Gysan v. Francisko, 2020 WL 3958444 (7th Cir. 2020)
On the opening day of deer season, a wildlife officer approached a van parked on the side of a road. Just before, the officer had seen hunters walking out of the woods. The driver, Shane Cataline, was acting strangely but produced his driver license when asked. A state trooper stopped to back up the wildlife officer. As the wildlife officer was checking Cataline’s license, Cataline called 911 and said: “I am in a lot of trouble…I think I am going to be disappearing.” Cataline hung up without further conversation. Unaware of the call, the wildlife officer told Cataline that he was free to go.
The 911 call taker notified the state patrol supervisor, who then directed the trooper to stop Cataline for a welfare check. The trooper and wildlife officer followed Cataline, and though they saw no traffic violation, stopped him and instructed him to turn off the engine. Cataline silently stared straight ahead and did not turn off the motor. After ignoring three requests, Cataline put the van into reverse, turned and drove the van west in the eastbound lanes. Cataline then made another turn and drove into the side of the trooper’s car, pinning the trooper behind the hyperextended door.
The wildlife officer jumped on top of the trooper’s car and shot Cataline, who died at the scene. His mother sued, alleging the stop was unconstitutional and therefore any use of force, including the shooting, was unreasonable.
The context of the 911 call, coupled with Cataline’s strange behavior at the initial contact, would lead a reasonable officer to be concerned Cataline could be excessively tired or under the influence of drugs and that he posed a risk to himself or others on the road.
The court held the wildlife officer was entitled to qualified immunity. The court bypassed the issue of whether the stop was a legitimate welfare check. In Los Angeles v. Mendez (137 S. Ct. 1539 (2017)), the Supreme Court held officers who make errors that lead them into a situation in which they are threatened do not lose the ability to lawfully defend themselves, in spite of their mistaken conduct. Thus, even if the stop was unlawful, the officers were entitled to protect themselves against Cataline.
The plaintiff argued that Cataline may have put his hands up in surrender after crashing into the trooper’s car. However, the officers denied this, and as the court observed, the only person who could conceivably contradict the officers was dead. The video recording showed the trooper was limping after being pinned to his car and screaming after being struck.

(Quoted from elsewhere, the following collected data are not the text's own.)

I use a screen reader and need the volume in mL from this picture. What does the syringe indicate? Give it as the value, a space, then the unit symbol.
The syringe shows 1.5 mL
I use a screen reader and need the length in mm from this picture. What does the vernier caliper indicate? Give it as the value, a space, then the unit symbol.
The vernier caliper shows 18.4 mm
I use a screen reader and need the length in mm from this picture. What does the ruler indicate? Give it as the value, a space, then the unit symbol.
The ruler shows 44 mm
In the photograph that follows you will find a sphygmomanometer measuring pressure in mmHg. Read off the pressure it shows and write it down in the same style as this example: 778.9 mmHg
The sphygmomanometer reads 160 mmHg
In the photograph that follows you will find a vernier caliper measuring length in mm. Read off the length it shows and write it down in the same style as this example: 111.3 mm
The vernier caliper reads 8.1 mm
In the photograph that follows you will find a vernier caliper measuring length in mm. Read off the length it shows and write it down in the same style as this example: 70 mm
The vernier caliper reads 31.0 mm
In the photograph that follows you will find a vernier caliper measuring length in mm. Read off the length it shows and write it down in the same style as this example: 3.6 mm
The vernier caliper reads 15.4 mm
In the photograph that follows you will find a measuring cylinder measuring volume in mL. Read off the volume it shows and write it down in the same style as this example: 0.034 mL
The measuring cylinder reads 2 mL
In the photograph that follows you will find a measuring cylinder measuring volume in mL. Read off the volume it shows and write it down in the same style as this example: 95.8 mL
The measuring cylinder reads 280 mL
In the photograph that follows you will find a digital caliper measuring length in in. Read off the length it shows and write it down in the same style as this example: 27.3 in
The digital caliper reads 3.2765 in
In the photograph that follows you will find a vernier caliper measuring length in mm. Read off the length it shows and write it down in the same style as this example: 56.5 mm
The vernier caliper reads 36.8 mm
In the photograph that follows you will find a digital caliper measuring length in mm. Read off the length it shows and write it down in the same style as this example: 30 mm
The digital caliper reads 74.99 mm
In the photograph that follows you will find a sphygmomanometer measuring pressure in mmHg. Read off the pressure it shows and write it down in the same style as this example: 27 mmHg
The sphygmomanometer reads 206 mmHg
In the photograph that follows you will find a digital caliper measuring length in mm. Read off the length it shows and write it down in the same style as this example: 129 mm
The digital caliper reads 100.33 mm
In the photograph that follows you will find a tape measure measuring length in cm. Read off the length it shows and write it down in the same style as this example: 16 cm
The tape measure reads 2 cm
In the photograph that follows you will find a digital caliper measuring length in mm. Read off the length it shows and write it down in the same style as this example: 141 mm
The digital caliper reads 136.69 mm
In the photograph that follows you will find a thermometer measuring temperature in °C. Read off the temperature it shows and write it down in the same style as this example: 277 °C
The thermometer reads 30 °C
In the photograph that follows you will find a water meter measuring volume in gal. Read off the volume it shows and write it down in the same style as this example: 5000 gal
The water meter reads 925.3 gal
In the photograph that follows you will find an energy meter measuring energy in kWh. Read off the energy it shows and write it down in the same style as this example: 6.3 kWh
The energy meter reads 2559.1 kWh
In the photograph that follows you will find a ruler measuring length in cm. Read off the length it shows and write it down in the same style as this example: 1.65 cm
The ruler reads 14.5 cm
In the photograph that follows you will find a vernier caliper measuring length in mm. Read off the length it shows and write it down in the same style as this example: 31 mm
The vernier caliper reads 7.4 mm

Insofar as the plaintiff sought damages for a purported Fourth Amendment violation of unlawful seizure in the traffic stop, the court held the stop was proper. The context of the 911 call, coupled with Cataline’s strange behavior at the initial contact, would lead a reasonable officer to be concerned Cataline could be excessively tired or under the influence of drugs and that he posed a risk to himself or others on the road.